Detectives arrested Justo Smoker and charged him with criminal homicide, felony kidnapping, and false imprisonment. In addition to the witness identifications and surveillance videos, his cellphone records proved he’d been in the area at the time Linda vanished.
As police studied the videos collected from residents of the area, they realized that one 40-second clip showed the actual abduction. As the red Kia passed by Esh's home, it stopped and sat on the side of the road for a minute, then turned back and headed toward the church Linda attended. During that moment of time, the video portrays a figure (i.e., Justo Smoker) walking across Stumptown Road as Linda came by. A legal affidavit states that “after encountering Stoltzfoos, there appears to be motion toward the area of the head of Stoltzfoos consistent with placing something over her head and two people walking back toward the parked car at 12:41.”
Smoker initially pleaded “not guilty,” but when he learned prosecutors were seeking the death penalty, he decided to make a deal.
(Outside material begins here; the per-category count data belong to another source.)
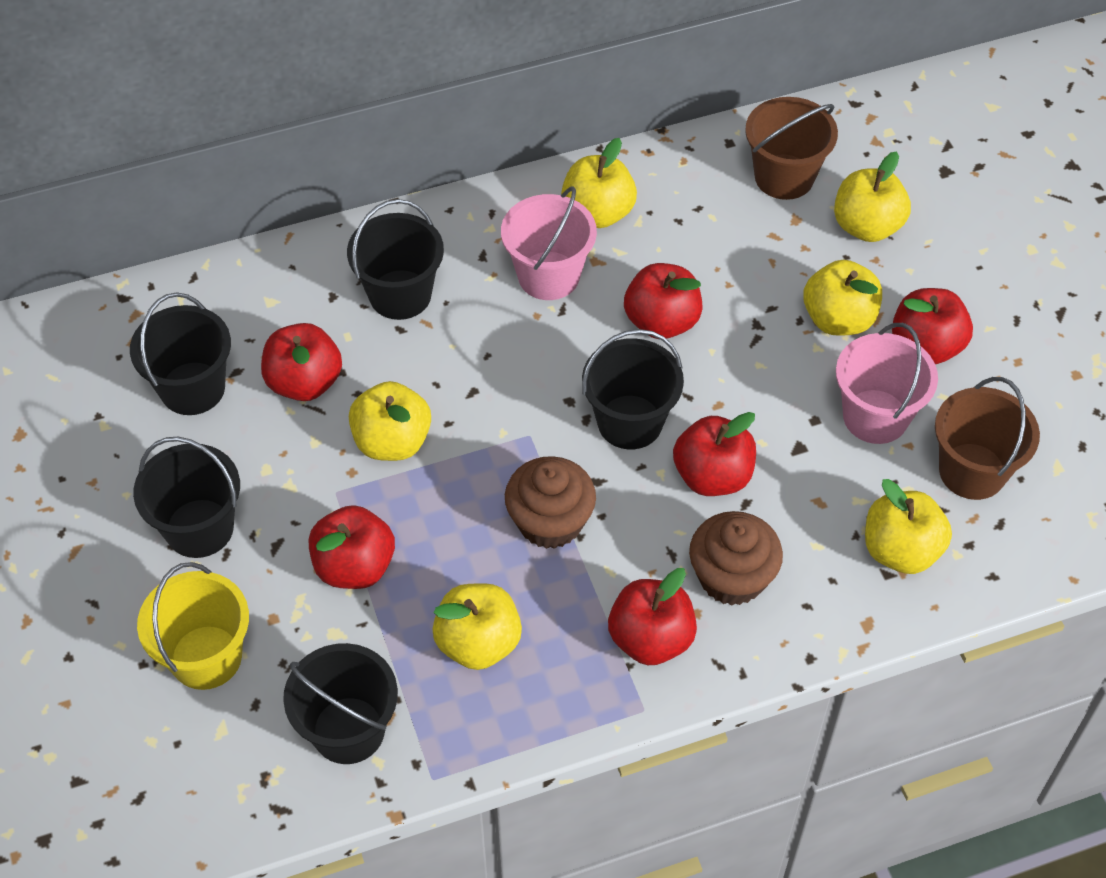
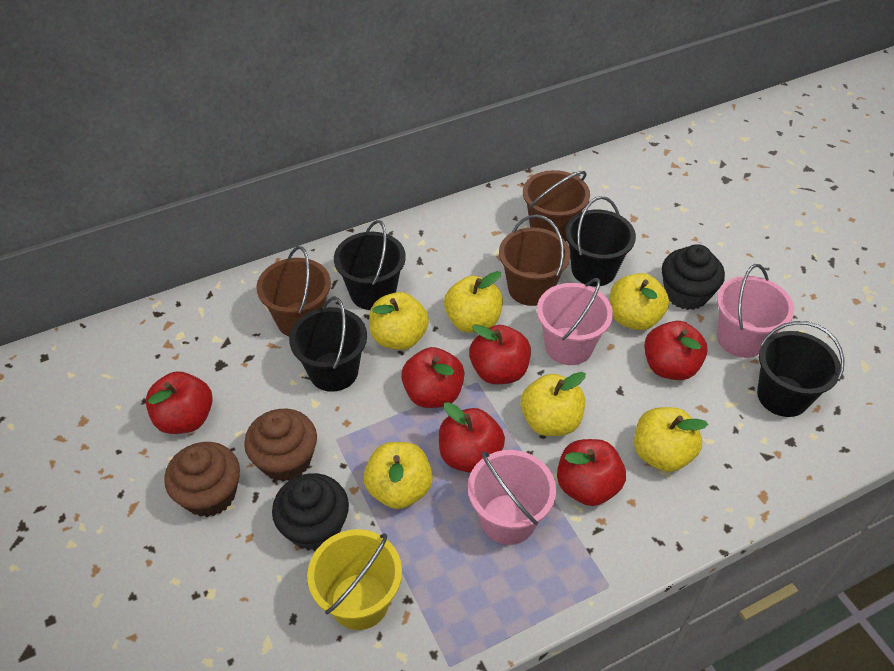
black bucket: [130,293,231,415] [133,437,240,558] [283,643,398,764] [347,199,444,320] [582,329,684,450] = 5 -> [289,296,367,392] [334,220,406,310] [565,196,636,286] [757,321,845,417] = 4
black cupcake: none = 0 -> [272,473,349,551] [662,244,725,310] = 2
brown bucket: [745,97,838,200] [935,377,1040,500] = 2 -> [256,246,331,337] [499,214,571,306] [523,170,590,241] = 3
pink bucket: [501,187,597,300] [836,323,938,444] = 2 -> [468,450,556,545] [537,278,613,365] [717,264,794,358] = 3

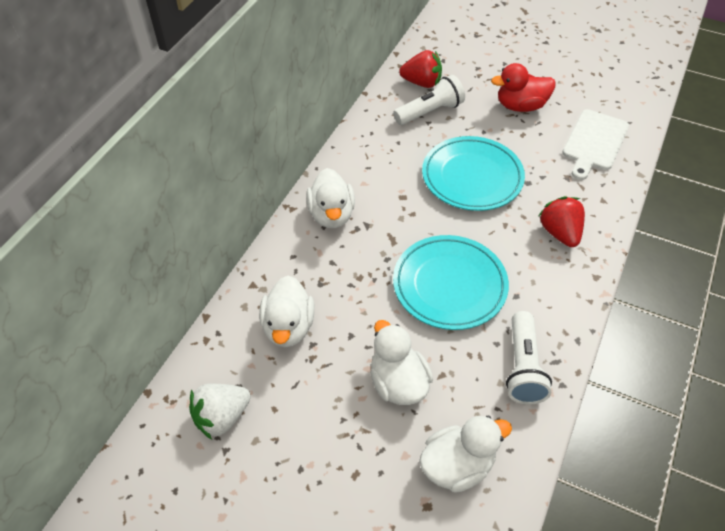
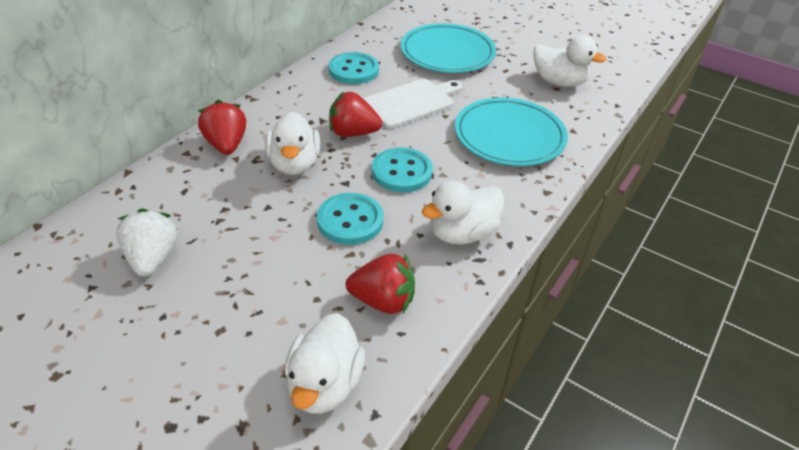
red duck: [491,63,555,112] = 1 -> none = 0
red strawberry: [399,50,442,88] [539,196,585,247] = 2 -> [198,100,246,155] [329,92,382,137] [346,254,415,314] = 3
turquoise button: none = 0 -> [317,193,383,245] [329,52,379,84] [372,148,433,192] = 3
white flashlight: [393,75,465,125] [506,311,552,405] = 2 -> none = 0

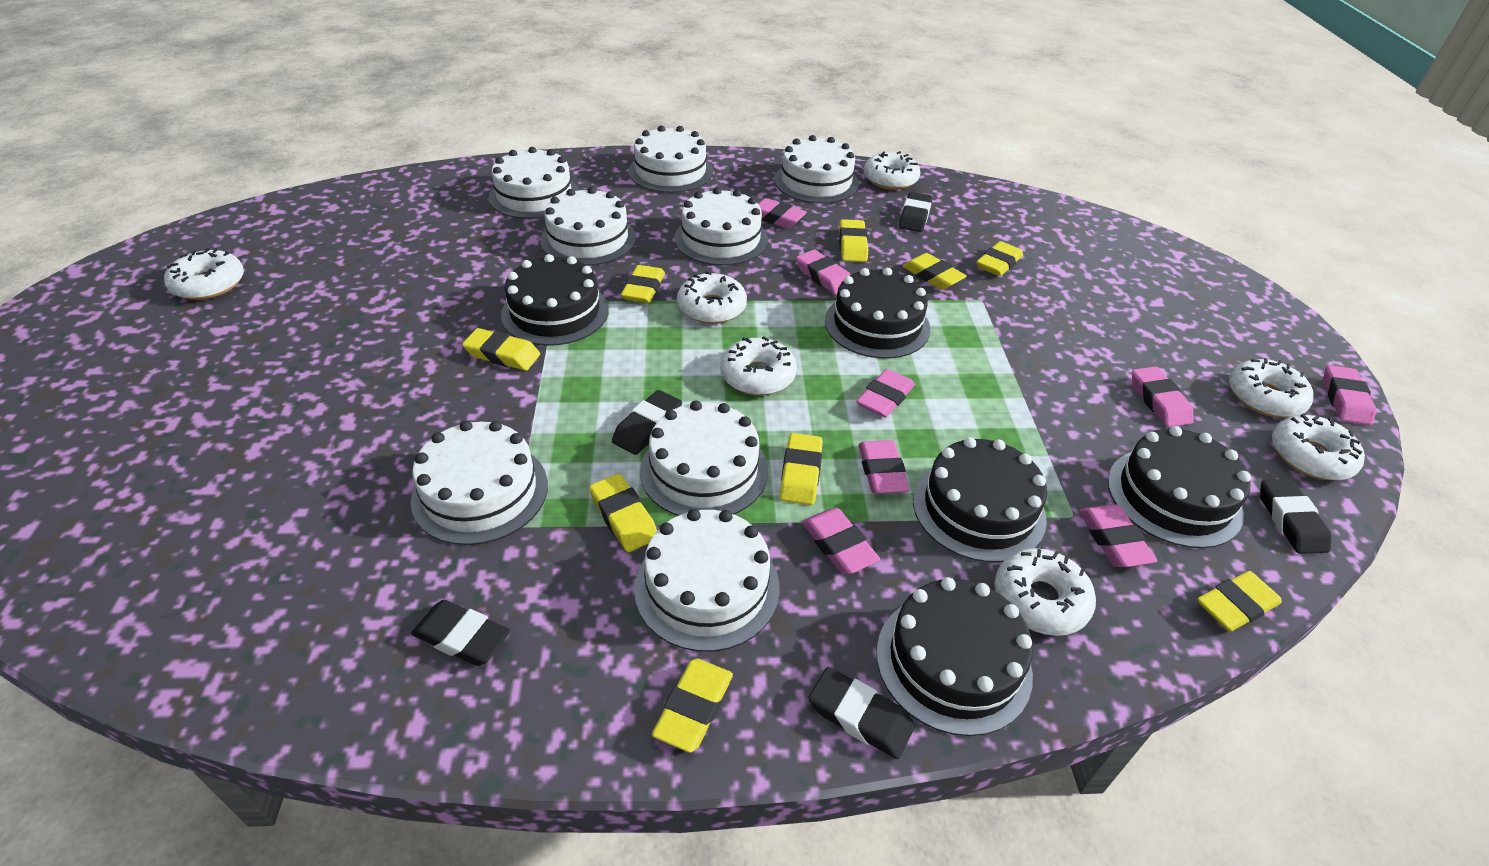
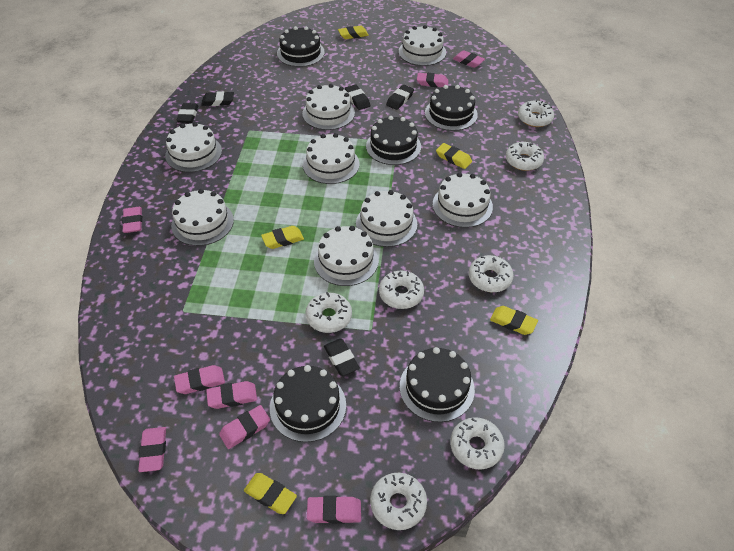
yellow eraser: [462,328,540,371] [589,474,657,552] [621,265,665,303] [652,659,733,752] [780,433,823,505] [839,219,868,262] [903,253,966,290] [976,241,1023,276] [1197,571,1282,631] = 9 -> [244,473,297,514] [261,226,304,249] [338,25,369,39] [436,143,472,169] [490,306,538,335] = 5

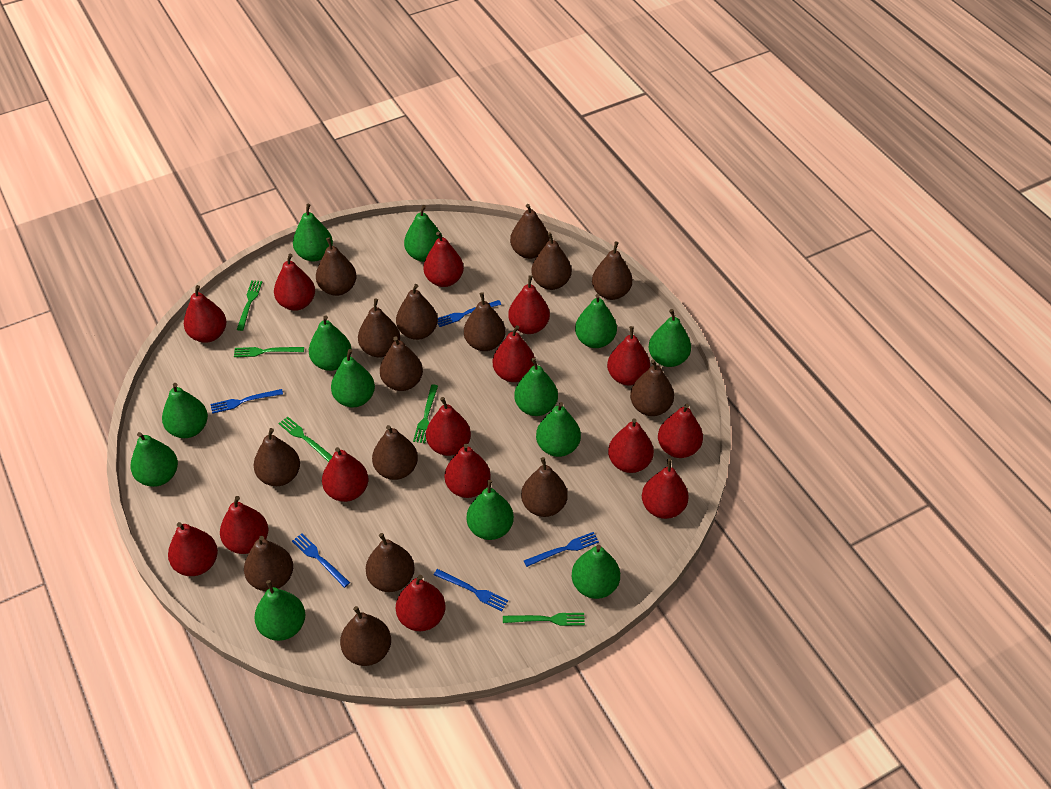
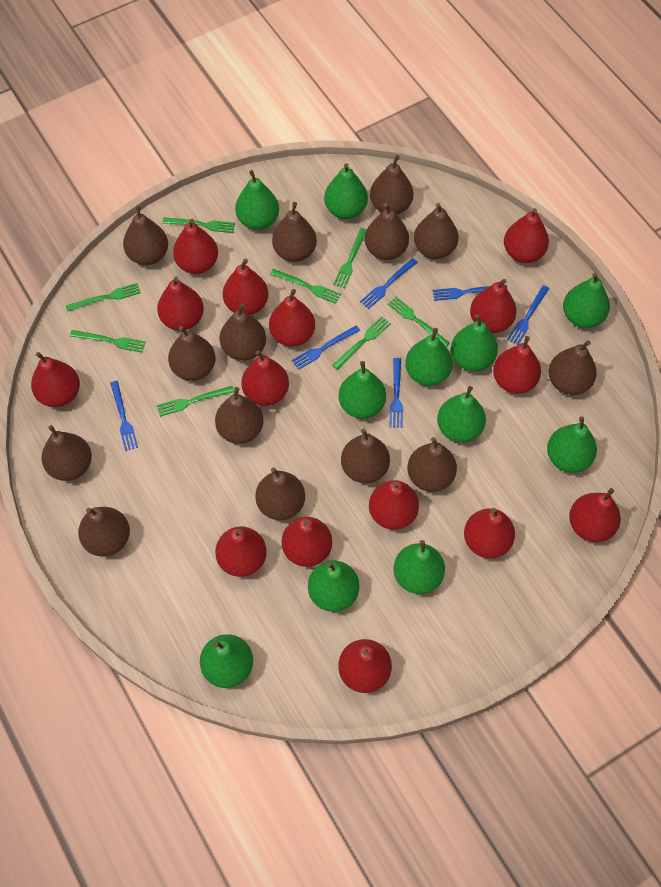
blue fork: [211,389,283,414] [292,533,350,588] [434,569,508,611] [438,300,501,327] [524,532,599,567] = 5 -> [110,381,138,451] [291,325,360,370] [360,258,418,309] [390,358,403,428] [432,285,508,301] [507,285,549,345] = 6
brown pear: [244,536,293,591] [254,428,300,486] [316,238,357,296] [340,606,391,666] [358,299,400,357] [366,533,415,592] [372,425,418,480] [380,336,423,391] [396,284,438,340] [464,292,505,351] [510,204,550,259] [521,457,568,517] [531,232,572,290] [592,241,632,300] [630,359,674,416] = 15 -> [42,425,92,481] [78,507,130,557] [123,205,168,265] [168,326,216,381] [215,387,264,444] [219,303,266,361] [255,467,305,520] [272,202,317,262] [341,429,390,484] [365,203,409,260] [370,155,414,215] [407,437,457,492] [414,203,458,259] [548,340,597,395] = 14
green fork: [234,347,304,357] [237,280,262,331] [278,416,333,462] [413,384,438,443] [503,613,585,626] = 5 -> [66,283,141,312] [70,330,146,353] [157,386,234,417] [162,217,235,233] [270,269,341,304] [332,316,391,370] [333,228,367,288] [388,297,450,346] = 8
green pear: [130,432,178,487] [162,383,208,438] [254,580,305,641] [293,204,333,262] [309,315,351,371] [331,349,375,408] [404,205,442,262] [467,480,514,540] [514,358,558,416] [536,402,581,457] [572,545,620,599] [575,294,617,348] [649,309,691,367] = 13 -> [200,634,253,688] [235,170,279,230] [308,561,359,612] [324,163,368,219] [339,361,386,419] [393,540,445,594] [405,328,453,386] [437,386,486,443] [451,314,498,371] [547,416,597,473] [563,273,610,328] = 11

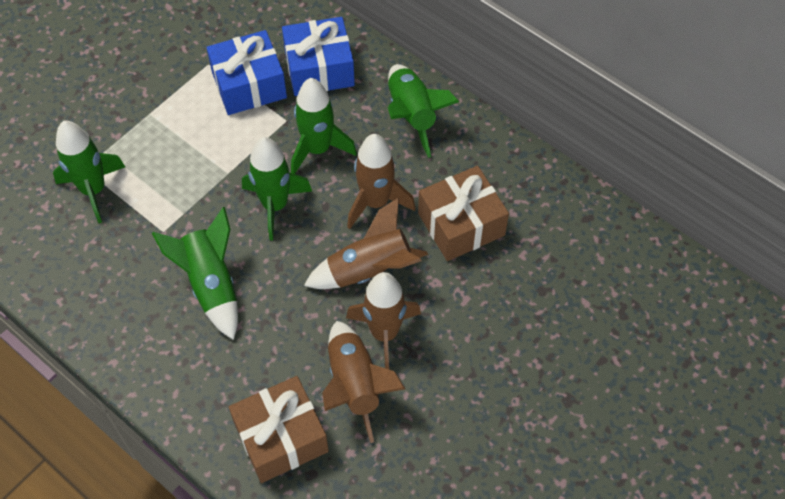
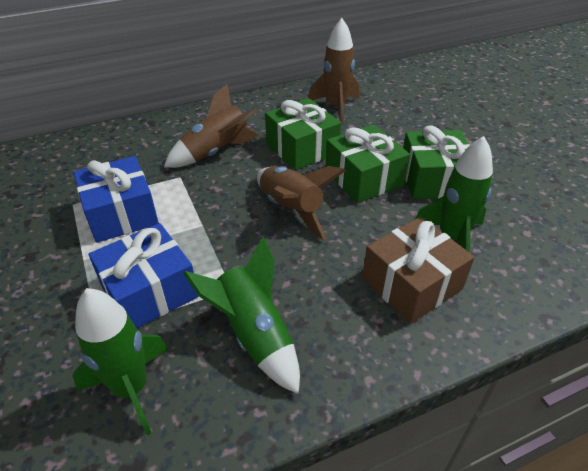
brown gift: [229,376,329,483] [418,166,509,261] = 2 -> [362,217,475,324] = 1
brown rocket: [304,198,428,289] [322,321,405,443] [346,272,421,369] [347,134,416,229] = 4 -> [164,84,259,168] [257,166,346,240] [308,18,359,124] = 3
green gift: none = 0 -> [265,98,341,170] [326,125,410,203] [403,125,470,199] = 3
green rocket: [53,121,125,223] [152,207,238,340] [242,137,312,240] [291,78,357,174] [388,64,459,158] = 5 -> [72,288,168,435] [183,237,300,394] [416,136,493,253] = 3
As part of the agreement, Smoker led investigators to a shallow grave in a heavily wooded area.
Exactly ten months after her disappearance, investigators from the Lancaster County Sheriff’s Office, Pennsylvania State Police, and FBI recovered Linda’s remains. Dental records revealed what they already knew--that the remains were indeed those of Stoltzfoos. An autopsy showed she’d been strangled to death and stabbed in the neck with a knife. During his confession, cops learned Smoker had moved the body from its original grave to a spot behind his place of employment.
Assistant Lancaster County District Attorney Todd Brown told reporters that after Smoker sexually assaulted his victim, he “approached Linda from behind and choked her with his arm under her neck and then with shoelaces until she was no longer breathing. He then stabbed her in the neck one time to ensure that she was dead.” The coroner said Linda was still alive when she was stabbed.
Justo may have been stalking Amish women. In the days prior to Linda’s kidnapping, there were many sightings of him driving up and down the roads as Amish girls walked along. According to his own family, he had been “trouble” all his life. Born in Costa Rica, the suspect had spent his first seven years in an orphanage. After his birth mother died, Vernon and Deb Smoker of Lancaster adopted him and his brother. While still in high school, Smoker developed a drug habit and committed a series of robberies to stoke his habit. Stores and farmer’s markets were his favorite targets. In his crimes, he used a BB gun that looked like a real firearm to terrorize clerks. Justo received ten years in prison for his crimes and was released on parole in 2019.
Smoker pleaded guilty to third degree murder, kidnapping, abuse of a corpse, tampering with evidence and possession of an instrument of crime. He received 37 ½ to 71 years. In addition, he will serve 17 ½ years for violating his parole.Lancaster County Judge David Ashworth thundered from bench that the “senseless killing of Linda Stoltzfoos is contrary to all we hold dear in a civilized society.”
As his mother wept in the courtroom, Smoker turned to the audience and said, “They raised me better than this.”